Num arroubo irracional de ousadia, puxou conversa com ela. Alguma coisa espirituosa, inteligente e engraçada. Ela riu, uma gargalhada tímida, surpresa, pega desprevenida.

O mais incrível: ela respondeu. Algo ainda mais inteligente e engraçado. E ele viu que não tinha motivos para se sentir amedrontado. Continuaram conversando e conversaram e conversaram, entre os sacolejos irritantes, o chacoalhar obsceno do ônibus mal conservado, o falatório pífio das pessoas ao redor. Por meia-hora naquele ônibus foi como se houvesse apenas ela. Chamou para sair, tomar ou comer alguma coisa, talvez ver um filme. Ela, inesperadamente até para ela mesma, aceitou. Riu, aquele riso que um homem nunca sabe se é de recatado deboche ou puro charme. Por que não os dois? Mas aceitou, isso era o mais importante.

E dali, engataram um romance improvável. Saíram, se divertiram, beberam um bocado, dançaram mais um pouco. Ele conheceu os pais dela, os irmãos, as amigas. Os amigos…
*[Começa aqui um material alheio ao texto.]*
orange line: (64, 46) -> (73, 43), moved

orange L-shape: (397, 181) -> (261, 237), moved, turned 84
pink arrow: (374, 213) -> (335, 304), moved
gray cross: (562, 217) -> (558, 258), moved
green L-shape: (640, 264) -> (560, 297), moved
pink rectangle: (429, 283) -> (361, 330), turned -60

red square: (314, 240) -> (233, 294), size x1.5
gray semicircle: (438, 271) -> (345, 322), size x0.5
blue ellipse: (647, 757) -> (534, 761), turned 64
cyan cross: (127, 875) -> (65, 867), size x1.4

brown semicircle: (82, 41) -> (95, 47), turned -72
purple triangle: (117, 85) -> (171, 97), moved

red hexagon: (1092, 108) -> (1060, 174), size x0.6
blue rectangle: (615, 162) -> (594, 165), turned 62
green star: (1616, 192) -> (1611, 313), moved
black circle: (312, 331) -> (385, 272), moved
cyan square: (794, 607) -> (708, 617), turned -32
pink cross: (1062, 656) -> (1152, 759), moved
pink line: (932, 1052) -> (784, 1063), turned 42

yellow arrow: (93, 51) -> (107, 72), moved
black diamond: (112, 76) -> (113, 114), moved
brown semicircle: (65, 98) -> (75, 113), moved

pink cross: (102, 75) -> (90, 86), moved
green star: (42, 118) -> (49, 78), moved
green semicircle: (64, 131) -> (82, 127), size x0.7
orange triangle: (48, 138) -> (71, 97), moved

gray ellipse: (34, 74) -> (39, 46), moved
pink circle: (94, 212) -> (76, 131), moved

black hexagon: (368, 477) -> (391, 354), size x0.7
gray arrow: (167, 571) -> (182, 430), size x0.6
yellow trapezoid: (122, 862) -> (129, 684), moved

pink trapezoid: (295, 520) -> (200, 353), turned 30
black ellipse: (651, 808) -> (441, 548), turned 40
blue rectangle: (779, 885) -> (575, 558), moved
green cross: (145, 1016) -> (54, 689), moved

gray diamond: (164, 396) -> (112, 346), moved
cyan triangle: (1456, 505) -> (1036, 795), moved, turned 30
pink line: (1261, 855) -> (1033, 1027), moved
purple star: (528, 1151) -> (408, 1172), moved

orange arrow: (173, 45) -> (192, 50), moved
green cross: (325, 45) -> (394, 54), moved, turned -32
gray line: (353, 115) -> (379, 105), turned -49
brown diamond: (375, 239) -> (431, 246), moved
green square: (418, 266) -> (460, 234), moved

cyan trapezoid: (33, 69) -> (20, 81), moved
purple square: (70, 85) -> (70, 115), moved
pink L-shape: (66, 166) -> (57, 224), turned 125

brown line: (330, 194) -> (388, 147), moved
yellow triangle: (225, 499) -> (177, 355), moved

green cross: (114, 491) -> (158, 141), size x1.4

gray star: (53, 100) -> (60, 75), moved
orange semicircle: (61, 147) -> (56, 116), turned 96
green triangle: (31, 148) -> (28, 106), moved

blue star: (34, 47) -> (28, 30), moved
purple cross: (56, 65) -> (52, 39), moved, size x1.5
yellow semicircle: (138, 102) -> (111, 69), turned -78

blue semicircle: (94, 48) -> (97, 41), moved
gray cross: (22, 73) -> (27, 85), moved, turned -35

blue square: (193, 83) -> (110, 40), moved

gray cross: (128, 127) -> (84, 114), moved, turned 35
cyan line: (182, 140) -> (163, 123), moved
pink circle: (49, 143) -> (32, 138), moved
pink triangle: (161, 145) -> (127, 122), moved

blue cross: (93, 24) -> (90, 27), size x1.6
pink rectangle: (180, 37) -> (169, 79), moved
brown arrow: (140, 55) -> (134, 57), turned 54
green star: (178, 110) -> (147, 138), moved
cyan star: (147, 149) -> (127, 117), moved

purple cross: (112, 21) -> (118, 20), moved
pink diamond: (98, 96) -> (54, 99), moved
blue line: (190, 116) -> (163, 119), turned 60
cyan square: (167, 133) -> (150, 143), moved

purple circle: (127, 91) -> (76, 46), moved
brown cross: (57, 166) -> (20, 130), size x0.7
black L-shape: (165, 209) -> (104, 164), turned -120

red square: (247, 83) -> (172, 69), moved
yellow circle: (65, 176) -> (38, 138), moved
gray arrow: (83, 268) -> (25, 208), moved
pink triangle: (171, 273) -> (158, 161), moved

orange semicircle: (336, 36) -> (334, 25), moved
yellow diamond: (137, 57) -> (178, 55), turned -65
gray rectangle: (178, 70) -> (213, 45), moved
Noivaram, casaram, brigaram um pouco. Brigaram feio. Passaram uma semana separados. Só para reatarem depois. Tiveram um filho. E outro filho. E um cachorro. E uma filha. Ele ficou desempregado, enquanto ela dava aulas. E ele achou outro emprego, um melhor. Compraram uma casa. Uma granja com piscina. E conseguiram colocar os três filhos na faculdade. E agora podiam curtir a aposentadoria numa boa, cuidando das galinhas e dos cachorros, do jeito que sempre planejaram…

E ela passou por ele e sentou dois bancos atrás, sem nem mesmo olhar pro lado.